The brave world of video encoding
One of my recent projects was to build the new egraph page. As explained in a company blog post, the new format delivers the egraph’s audio and image together as a video, versus as separate image and audio assets.
Much of the motivation for this exploration was that we figured out that many people who viewed egraphs completely missed that there is an audio experience. By presenting the egraph as a video with a BAPB (big ass play button), we hope that it is obvious to egraph viewers that there is something to experience by hitting the play button. Hear your star speak directly to you omgz.

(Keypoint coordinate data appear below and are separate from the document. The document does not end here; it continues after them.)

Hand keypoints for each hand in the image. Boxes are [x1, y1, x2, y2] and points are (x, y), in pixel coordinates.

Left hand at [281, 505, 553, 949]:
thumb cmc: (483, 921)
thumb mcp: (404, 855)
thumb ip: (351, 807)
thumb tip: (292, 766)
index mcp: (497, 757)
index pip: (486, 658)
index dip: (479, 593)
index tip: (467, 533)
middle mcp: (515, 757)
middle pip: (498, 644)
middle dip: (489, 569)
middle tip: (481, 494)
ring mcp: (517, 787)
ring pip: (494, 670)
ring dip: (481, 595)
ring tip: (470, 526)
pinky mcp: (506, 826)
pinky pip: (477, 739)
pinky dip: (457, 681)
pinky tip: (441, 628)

Enter the brave world of video encoding. As this as my first foray into that world, I was in for a crash source. For starters, there are currently three major codecs. As Dive Into Html 5 recommends for maximum compatibility, a website should provide a video in all three formats as well as a flash fallback. So much for hoping that video would be a limited scope problem.

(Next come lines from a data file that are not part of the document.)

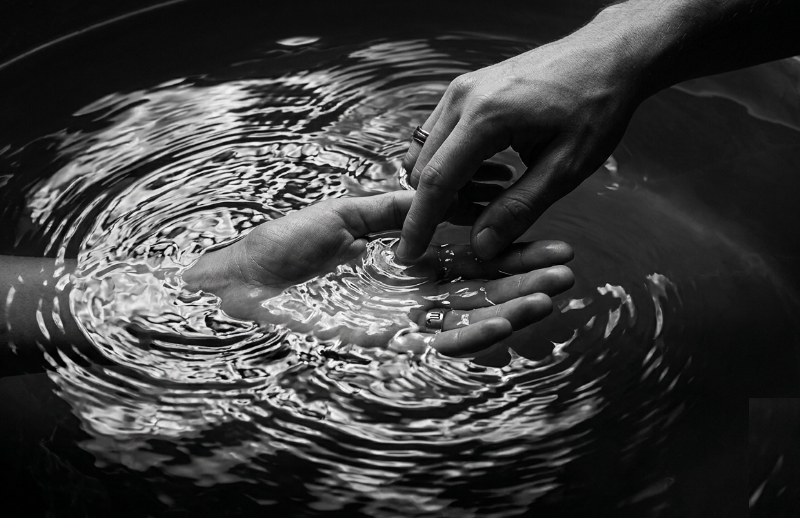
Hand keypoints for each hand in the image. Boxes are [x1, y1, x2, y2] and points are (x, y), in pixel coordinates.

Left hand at [183, 192, 574, 356]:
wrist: (242, 283)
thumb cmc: (285, 247)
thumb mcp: (348, 215)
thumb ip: (396, 210)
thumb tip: (435, 195)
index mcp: (407, 266)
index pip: (471, 259)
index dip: (509, 251)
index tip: (549, 239)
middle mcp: (413, 297)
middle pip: (481, 291)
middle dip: (524, 281)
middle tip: (568, 270)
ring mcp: (402, 323)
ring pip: (470, 320)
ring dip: (513, 308)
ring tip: (554, 294)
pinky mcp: (387, 345)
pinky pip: (439, 343)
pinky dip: (475, 334)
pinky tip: (509, 321)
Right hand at [396, 24, 643, 262]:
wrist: (609, 56)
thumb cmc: (597, 107)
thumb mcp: (567, 167)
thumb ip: (520, 208)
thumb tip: (481, 246)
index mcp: (486, 117)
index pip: (435, 181)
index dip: (419, 223)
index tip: (407, 254)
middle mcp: (462, 98)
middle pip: (423, 169)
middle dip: (440, 206)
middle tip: (482, 222)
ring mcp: (460, 90)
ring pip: (425, 153)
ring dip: (446, 186)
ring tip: (494, 197)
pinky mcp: (465, 90)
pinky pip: (438, 136)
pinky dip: (452, 164)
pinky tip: (492, 173)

And secondly, even combining a single image with an audio track turned out to be more difficult than I initially anticipated. Major open-source video libraries like FFmpeg run on native code, and all of my encoding attempts involved using a Java library called Xuggle, which wraps FFmpeg. I found Xuggle to be extremely finicky, and given how frequently that library is referenced, I would say that the JVM world does not have great video support.

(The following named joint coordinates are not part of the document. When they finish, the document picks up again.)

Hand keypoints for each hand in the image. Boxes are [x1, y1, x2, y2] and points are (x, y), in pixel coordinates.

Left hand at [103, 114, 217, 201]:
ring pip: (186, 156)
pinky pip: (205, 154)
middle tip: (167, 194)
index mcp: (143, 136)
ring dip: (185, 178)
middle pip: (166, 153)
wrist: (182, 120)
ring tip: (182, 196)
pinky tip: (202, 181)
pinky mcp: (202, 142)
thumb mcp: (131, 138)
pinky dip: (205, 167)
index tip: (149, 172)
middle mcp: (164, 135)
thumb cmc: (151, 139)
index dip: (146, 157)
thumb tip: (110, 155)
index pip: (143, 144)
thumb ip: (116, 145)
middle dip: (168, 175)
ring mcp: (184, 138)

I managed to create an MP4 from egraph assets, and those MP4s were what I shipped out the door. Currently, the egraph page displays the MP4 with flash fallback provided by Video JS (Zencoder) in a single resolution. We shipped it because, judging from the browsers they use, a very small percentage of our users would not be able to play the video, and besides our beautiful classic egraph view is still available. But if time and money were unlimited, video encoding is clearly a project we can spend more time on.
Complexity in video encoding is introduced on one axis by the competing video formats, on a second axis by the wide range of viewing devices that span iPhones, Android phones, browsers, tablets, and TVs, and on a third axis by the speed of the viewing device’s internet connection. Did you know that Netflix encodes each video 120 times so that you can watch Archer wherever you want? And the next time I upload an arbitrary video to Youtube, I will admire the fact that it just works. For the rest of us who are not large tech companies, there are services like Zencoder and now Amazon Elastic Transcoder. I tip my hat to Zencoder for being ahead of the curve in recognizing the need for sophisticated video encoding services.
When AWS introduced their service, they described that: ”Implementing a transcoding system on your own can be fairly complex. You might need to use a combination of open source and commercial code, and you’ll need to deal with scaling and storage…. In short, it isn’t as easy as it could be.” That sounds about right to me. :-)
But the deeper you explore hard problems, the more obvious business opportunities seem.